Published: Wed, 03 February 2016
Seán Kelly MEP has welcomed the agreement between the EU and US on the exchange of data or Safe Harbour, as good news for the Irish technology sector. “If a deal had not been reached, there would have been a real danger of many digital and technology companies leaving Ireland resulting in the loss of thousands and thousands of jobs,” Mr Kelly said in Strasbourg.
“Most of Europe’s largest technology companies have a base in Ireland, therefore any impediment to their ability to do business in Europe would affect Ireland most. This agreement provides certainty that they will have the ability to continue to work in Europe thanks to a clear and reasonable legal framework for the transatlantic transfer of data,” MEP Kelly continued.

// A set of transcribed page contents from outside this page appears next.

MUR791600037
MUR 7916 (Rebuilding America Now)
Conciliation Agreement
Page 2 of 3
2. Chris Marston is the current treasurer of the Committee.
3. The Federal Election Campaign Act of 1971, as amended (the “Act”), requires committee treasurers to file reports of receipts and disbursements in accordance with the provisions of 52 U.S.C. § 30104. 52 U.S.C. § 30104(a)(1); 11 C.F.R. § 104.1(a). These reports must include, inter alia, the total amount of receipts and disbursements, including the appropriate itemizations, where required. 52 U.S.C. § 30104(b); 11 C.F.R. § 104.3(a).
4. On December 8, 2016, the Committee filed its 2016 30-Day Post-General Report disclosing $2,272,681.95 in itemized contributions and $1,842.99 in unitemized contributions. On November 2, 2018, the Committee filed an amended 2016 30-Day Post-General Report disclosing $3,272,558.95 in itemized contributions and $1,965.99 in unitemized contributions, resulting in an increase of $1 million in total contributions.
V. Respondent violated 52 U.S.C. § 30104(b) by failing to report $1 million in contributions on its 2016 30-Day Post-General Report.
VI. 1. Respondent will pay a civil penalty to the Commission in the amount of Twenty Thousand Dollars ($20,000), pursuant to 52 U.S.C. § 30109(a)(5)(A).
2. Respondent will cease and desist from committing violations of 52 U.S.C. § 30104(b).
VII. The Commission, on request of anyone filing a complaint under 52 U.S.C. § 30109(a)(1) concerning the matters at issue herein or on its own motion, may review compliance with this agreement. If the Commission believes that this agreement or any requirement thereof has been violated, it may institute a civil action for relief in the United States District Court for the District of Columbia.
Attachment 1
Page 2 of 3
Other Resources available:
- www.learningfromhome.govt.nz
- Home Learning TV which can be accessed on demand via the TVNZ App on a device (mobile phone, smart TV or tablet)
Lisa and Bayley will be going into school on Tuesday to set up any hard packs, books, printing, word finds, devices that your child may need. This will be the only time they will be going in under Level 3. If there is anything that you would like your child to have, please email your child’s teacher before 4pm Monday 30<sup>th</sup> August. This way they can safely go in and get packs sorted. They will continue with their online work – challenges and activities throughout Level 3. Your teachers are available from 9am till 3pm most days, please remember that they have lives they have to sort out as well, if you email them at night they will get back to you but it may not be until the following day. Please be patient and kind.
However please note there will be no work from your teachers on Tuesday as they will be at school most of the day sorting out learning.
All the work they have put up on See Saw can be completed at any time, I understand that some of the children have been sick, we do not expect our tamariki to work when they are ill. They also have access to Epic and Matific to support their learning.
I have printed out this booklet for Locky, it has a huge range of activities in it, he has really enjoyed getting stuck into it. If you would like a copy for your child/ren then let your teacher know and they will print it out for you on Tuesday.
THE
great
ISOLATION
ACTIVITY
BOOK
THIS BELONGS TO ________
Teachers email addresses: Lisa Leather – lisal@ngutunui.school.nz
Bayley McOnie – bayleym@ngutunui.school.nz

“Following previous revelations concerning data under national security parameters, the EU sought out commitments on that there will be more oversight and individual redress and an agreement was reached today.”
Mr Kelly, a leading European Parliament negotiator on the subject of Data Protection who held several meetings with his US counterparts in a bid to secure a deal, says the agreement is good news for Ireland and transatlantic trade and innovation.
The EU required that an independent Ombudsman be established in the US to answer complaints from EU citizens in relation to data transfer and privacy concerns. The Ombudsman will have the capacity to act and give an adequate reply to individual complaints.
In the case of companies and the right of action in the case of privacy violations, the complaint should be resolved by the company directly. If this is not possible, EU citizens can alternatively use the dispute settlement mechanism and go to the data protection authority for instance. A commitment from the US to conduct an annual joint review on the functioning of the mechanism was also achieved.
“It is crucial that European citizens are protected and that business is not hampered when a reasonable, practical compromise on such matters can be reached. Data Protection is complex and perhaps the most challenging area of legislation today,” Mr Kelly added.